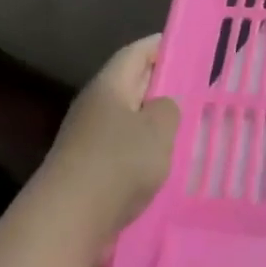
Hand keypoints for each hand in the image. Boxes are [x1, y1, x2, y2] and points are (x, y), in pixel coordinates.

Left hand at [40, 35, 179, 266]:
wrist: (68, 221)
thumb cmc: (117, 163)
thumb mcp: (158, 129)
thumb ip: (168, 109)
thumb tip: (161, 107)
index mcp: (109, 86)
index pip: (137, 53)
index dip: (162, 45)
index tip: (188, 45)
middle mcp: (95, 107)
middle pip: (131, 84)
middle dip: (161, 83)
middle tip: (197, 86)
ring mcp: (88, 139)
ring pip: (129, 119)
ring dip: (154, 121)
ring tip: (188, 126)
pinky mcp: (89, 170)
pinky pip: (123, 149)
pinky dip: (144, 150)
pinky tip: (164, 163)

######

▸ **Problem statement**
If a line above holds the string "thumb", copy it out.

▸ **Answer box**
thumb cmc: (117, 163)
thumb mcp: (158, 129)
thumb ip: (168, 109)
thumb tip: (161, 107)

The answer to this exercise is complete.